The FBI said they don’t like to make waves with other governmental agencies in town since they need to get along with them. They also said the hacking was too minor, they only had resources for big incidents like the recent hacking of the Arizona Department of Public Safety.

Rebuild, Rebuild, Rebuild

I was forced to rebuild my site and change hosting providers, to find one with better security. For awhile, I used an obscure content management system to foil the hackers, known as B2Evolution. But it wasn’t very robust and wasn’t being updated, so that didn’t last long and I went back to WordPress.

A couple of years later, I transferred my site to a friend’s hosting server. She thenhad to kick me off because the site was getting hacked so much it was harming the performance of other sites on the server.

Hacking took it down again in early 2017. A kind friend rebuilt the site, with excellent security. I didn’t bother adding all of my advertising back onto the site; it takes hours and why bother if I’m just going to get hacked again and have to rebuild the site? That seems to have settled the problem.

It did β€” for a year and a half. On July 30, I published an unflattering article about Martha McSally, a member of Congress from Arizona who is now running for the U.S. Senate. She has a poor record as a Republican. The article went viral and Arizonans circulated it throughout the state. That night, someone started relentlessly attacking my site, taking it down. It hadn’t been hacked for so long the timing was very suspicious.

My hosting company canceled my account, saying I had violated their terms of service. All they would do is offer me an expensive security program.

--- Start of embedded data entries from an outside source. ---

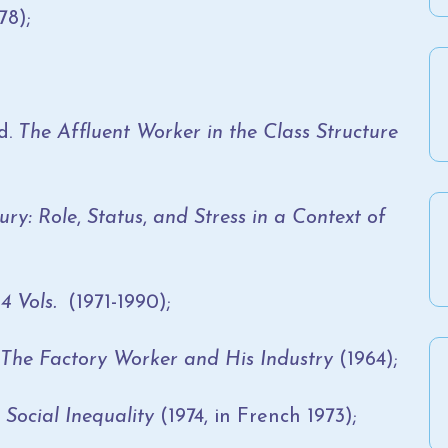
78);
d.
The Affluent Worker in the Class Structure
ury: Role
,
Status
,
and Stress in a Context of
4 Vols.
(1971-1990);
 The Factory Worker and His Industry
(1964);
Social Inequality
(1974, in French 1973);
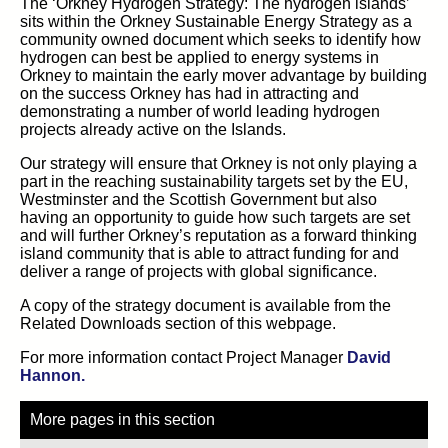
The ‘Orkney Hydrogen Strategy: The hydrogen islands’
sits within the Orkney Sustainable Energy Strategy as a
community owned document which seeks to identify how
hydrogen can best be applied to energy systems in
Orkney to maintain the early mover advantage by building
on the success Orkney has had in attracting and
demonstrating a number of world leading hydrogen
projects already active on the Islands.
Our strategy will ensure that Orkney is not only playing a
part in the reaching sustainability targets set by the EU,
Westminster and the Scottish Government but also
having an opportunity to guide how such targets are set
and will further Orkney’s reputation as a forward thinking
island community that is able to attract funding for and
deliver a range of projects with global significance.
A copy of the strategy document is available from the
Related Downloads section of this webpage.
For more information contact Project Manager
David
Hannon.
More pages in this section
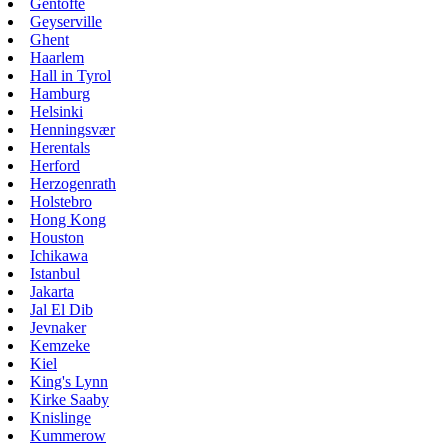
Gentofte
Geyserville
Ghent
Haarlem
Hall in Tyrol
Hamburg
Helsinki
Henningsvær
Herentals
Herford
Herzogenrath
Holstebro
Hong Kong
Houston
Ichikawa
Istanbul
Jakarta
Jal El Dib
Jevnaker
Kemzeke
Kiel
King's Lynn
Kirke Saaby
Knislinge
Kummerow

They admitted that hackers target political sites more than other types of sites.

I had no choice again but to change hosting companies and rebuild the site. Another kind friend transferred my site to his hosting server, and cleaned up the hacking. He said the hackers had destroyed the database so badly he had to transfer it in pieces. I still have a lot left to fix on the site.  Rebuilding the site means setting up the sidebars all over again, for example, and that’s a huge amount of work.

No Regrets

I have been fortunate to have friends who helped me without charging me. But I have learned that running a political website as an activist means a lot of headaches. People think they’re being helpful by offering suggestions on how to improve it, but without money or a lot of extra free time (my weekly column takes up my weekends) I’m barely treading water keeping up with fixing everything that goes wrong. 

Despite the fact the hacking is a headache, I refuse to give up my little site. It has brought me so much joy over the years, and I’ve met many interesting people through it. I could not bear to walk away from all that. The hackers will never stop me.